Tugas 1. Tuliskan kembali bagian teks bacaan tentang video sel Ferdy Sambo dari "Jakarta, Gatra.com - Polri" sampai "membubuhkan stempel hoaks.", dan ganti kata "Instagram" dengan "Facebook".
Tugas 2. Menurut teks bacaan tentang video sel Ferdy Sambo, di media sosial apa video menyesatkan itu beredar?
Tugas 3. Terjemahkan kalimat "Polri juga meminta masyarakat tidak mudah percaya dengan pemberitaan atau informasi yang belum jelas kebenarannya." dari teks bacaan tentang video sel Ferdy Sambo ke dalam bahasa Inggris.

==== Teks bacaan

Jakarta, Gatra.com - Polri memastikan video singkat yang viral disebut sebagai sel mewah Ferdy Sambo yang merupakan tersangka pembunuhan berencana Brigadir Nofriansyah Yosua Hutabarat, adalah hoaks.
Hal tersebut disampaikan dalam video yang diunggah oleh akun Instagram @divisihumaspolri pada Selasa (27/9). Dalam video tersebut, tim Divisi Humas Polri juga telah membubuhkan stempel hoaks.
"Beredar sebuah video menyesatkan di sosial media TikTok yang memperlihatkan sebuah kamar mewah dan fasilitasnya, serta suara laki-laki yang menarasikan itu adalah ruang sel tahanan FS. Video tersebut tidaklah benar atau Hoaks," ujar Humas Polri, dikutip Kamis (29/9).
Dilihat dalam video yang diunggah oleh Humas Polri, tampak ruangan dan kamar mewah yang tidak seperti ruangan tahanan.
Sementara suara yang terdapat dalam video tersebut menyampaikan rasa pesimisme kepada aparat penegak hukum.
"Enggak ada gunanya lapor kalau dibohongi sama negara kayak gini. Biar Pak Mahfud belajar lihat kenyataan. Pak Mahfud dan Kapolrinya belajar, sama Presiden, ini ditutup-tutupin atau apa," ucap dia.
Kendati demikian, Mabes Polri menegaskan video singkat yang sempat viral di TikTok itu adalah hoaks. Divisi Humas Polri menjelaskan bahwa video itu bukan situasi sel yang ada di Mako Brimob.
Polri juga meminta masyarakat tidak mudah percaya dengan pemberitaan atau informasi yang belum jelas kebenarannya.
"Dan suara yang ada merupakan audio terpisah yang ditempel video tersebut untuk menimbulkan kegaduhan di tengah masyarakat," ujarnya.

========
==== Entri hasil ekstraksi

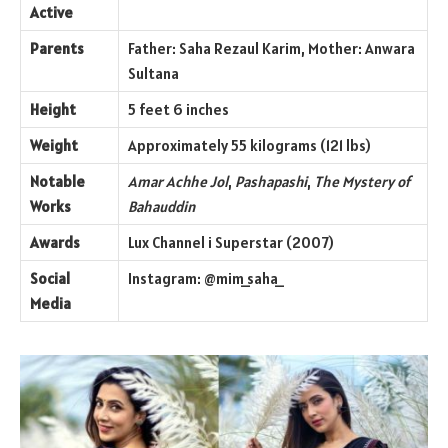
Active
Parents
Father: Saha Rezaul Karim, Mother: Anwara
Sultana
Height
5 feet 6 inches
Weight
Approximately 55 kilograms (121 lbs)
Notable
Amar Achhe Jol
,
Pashapashi
,
The Mystery of
Works
Bahauddin
Awards
Lux Channel i Superstar (2007)
Social
Instagram: @mim_saha_
Media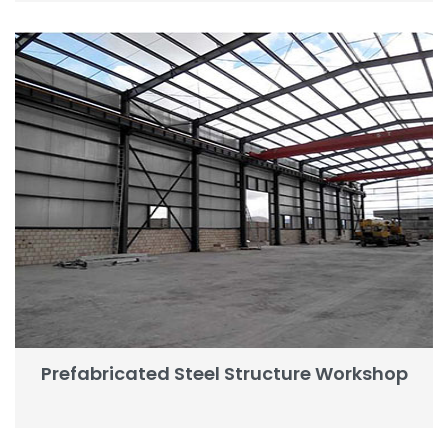
Prefabricated Steel Structure Workshop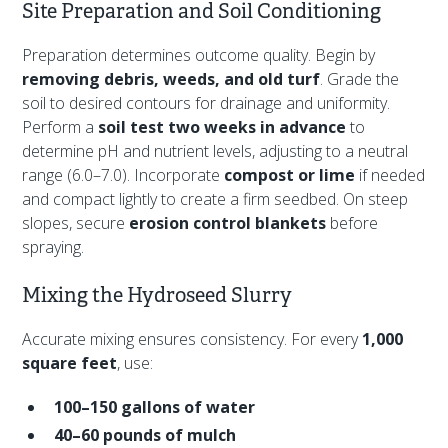
Site Preparation and Soil Conditioning
Preparation determines outcome quality. Begin by
removing debris, weeds, and old turf
. Grade the
soil to desired contours for drainage and uniformity.
Perform a
soil test two weeks in advance
to
determine pH and nutrient levels, adjusting to a neutral
range (6.0–7.0). Incorporate
compost or lime
if needed
and compact lightly to create a firm seedbed. On steep
slopes, secure
erosion control blankets
before
spraying.
Mixing the Hydroseed Slurry
Accurate mixing ensures consistency. For every
1,000
square feet
, use:
100–150 gallons of water
40–60 pounds of mulch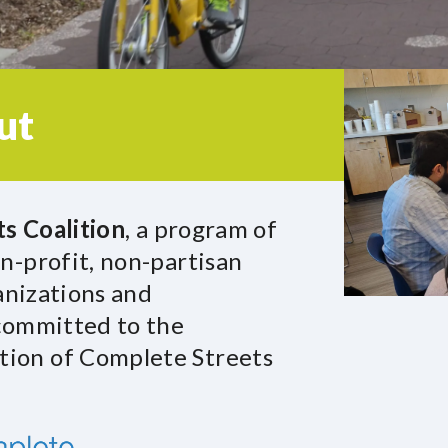
ut
s Coalition
, a program of
n-profit, non-partisan
ganizations and
 committed to the
ion of Complete Streets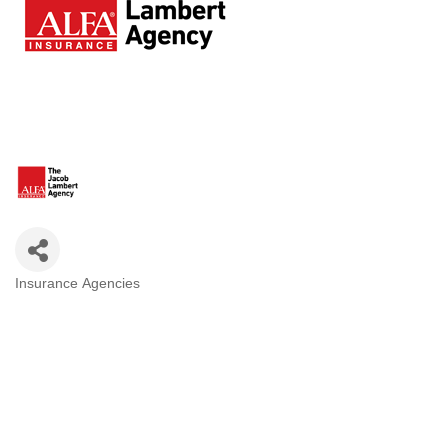
Insurance Agencies
Categories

========

Jawaban 1.
Jakarta, Gatra.com - Polri memastikan video singkat yang viral disebut sebagai sel mewah Ferdy Sambo yang merupakan tersangka pembunuhan berencana Brigadir Nofriansyah Yosua Hutabarat, adalah hoaks.
Hal tersebut disampaikan dalam video yang diunggah oleh akun Facebook @divisihumaspolri pada Selasa (27/9). Dalam video tersebut, tim Divisi Humas Polri juga telah membubuhkan stempel hoaks.

Jawaban 2. Di TikTok.

Jawaban 3. Polri also asked the public not to readily believe news reports or information whose truth is not yet clear.